BEGIN Records provided
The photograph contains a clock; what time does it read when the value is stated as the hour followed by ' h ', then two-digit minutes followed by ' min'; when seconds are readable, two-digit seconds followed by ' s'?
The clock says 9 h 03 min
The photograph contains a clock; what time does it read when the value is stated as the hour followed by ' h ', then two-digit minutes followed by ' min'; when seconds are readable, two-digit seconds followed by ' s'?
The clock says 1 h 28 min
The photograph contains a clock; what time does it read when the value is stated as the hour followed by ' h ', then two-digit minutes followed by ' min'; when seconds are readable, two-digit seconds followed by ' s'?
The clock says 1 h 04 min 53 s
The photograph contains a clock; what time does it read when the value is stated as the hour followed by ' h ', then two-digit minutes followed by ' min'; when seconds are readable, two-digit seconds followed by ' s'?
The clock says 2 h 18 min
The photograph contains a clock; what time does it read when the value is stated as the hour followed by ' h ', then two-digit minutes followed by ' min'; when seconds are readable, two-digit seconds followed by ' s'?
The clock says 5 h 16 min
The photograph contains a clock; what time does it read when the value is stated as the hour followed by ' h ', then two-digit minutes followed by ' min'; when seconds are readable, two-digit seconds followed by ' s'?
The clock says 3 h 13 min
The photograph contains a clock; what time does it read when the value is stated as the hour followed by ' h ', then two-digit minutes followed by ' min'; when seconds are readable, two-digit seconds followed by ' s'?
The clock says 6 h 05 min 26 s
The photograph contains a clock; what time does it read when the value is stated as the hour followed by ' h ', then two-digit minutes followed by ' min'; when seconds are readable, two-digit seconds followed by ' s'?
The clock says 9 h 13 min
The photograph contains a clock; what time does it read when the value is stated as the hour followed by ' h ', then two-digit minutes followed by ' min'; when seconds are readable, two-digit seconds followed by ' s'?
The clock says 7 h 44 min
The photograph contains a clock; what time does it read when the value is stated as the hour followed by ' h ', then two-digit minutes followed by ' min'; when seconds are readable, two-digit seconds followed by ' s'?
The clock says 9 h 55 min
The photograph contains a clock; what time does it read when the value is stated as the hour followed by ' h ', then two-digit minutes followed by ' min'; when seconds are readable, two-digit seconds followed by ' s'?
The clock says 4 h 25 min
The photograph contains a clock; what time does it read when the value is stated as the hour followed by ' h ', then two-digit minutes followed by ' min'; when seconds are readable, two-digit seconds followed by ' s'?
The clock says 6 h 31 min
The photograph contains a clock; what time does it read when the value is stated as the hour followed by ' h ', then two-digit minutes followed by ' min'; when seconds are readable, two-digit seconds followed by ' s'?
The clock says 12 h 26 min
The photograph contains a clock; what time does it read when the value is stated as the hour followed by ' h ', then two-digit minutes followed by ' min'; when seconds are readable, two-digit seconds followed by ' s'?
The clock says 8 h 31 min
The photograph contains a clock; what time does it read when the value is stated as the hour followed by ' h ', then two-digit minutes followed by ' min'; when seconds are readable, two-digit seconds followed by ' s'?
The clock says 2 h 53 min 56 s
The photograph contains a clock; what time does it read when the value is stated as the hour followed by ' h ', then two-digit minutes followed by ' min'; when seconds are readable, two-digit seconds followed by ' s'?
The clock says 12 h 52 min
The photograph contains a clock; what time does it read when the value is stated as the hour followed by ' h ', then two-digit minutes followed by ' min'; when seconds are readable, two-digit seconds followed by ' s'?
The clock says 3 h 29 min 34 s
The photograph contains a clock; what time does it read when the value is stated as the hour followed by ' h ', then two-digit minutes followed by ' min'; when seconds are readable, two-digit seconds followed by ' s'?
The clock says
END Records provided
▶ _Your task_
Starting at the top of the data and stopping after the line that contains "The clock says 9 h 03 min", put those lines into a JSON list of strings, one string per line, with blank lines left out.

▶ _Correct result_
[
  "The photograph contains a clock; what time does it read when the value is stated as the hour followed by ' h ', then two-digit minutes followed by ' min'; when seconds are readable, two-digit seconds followed by ' s'?",
  "The clock says 9 h 03 min"
]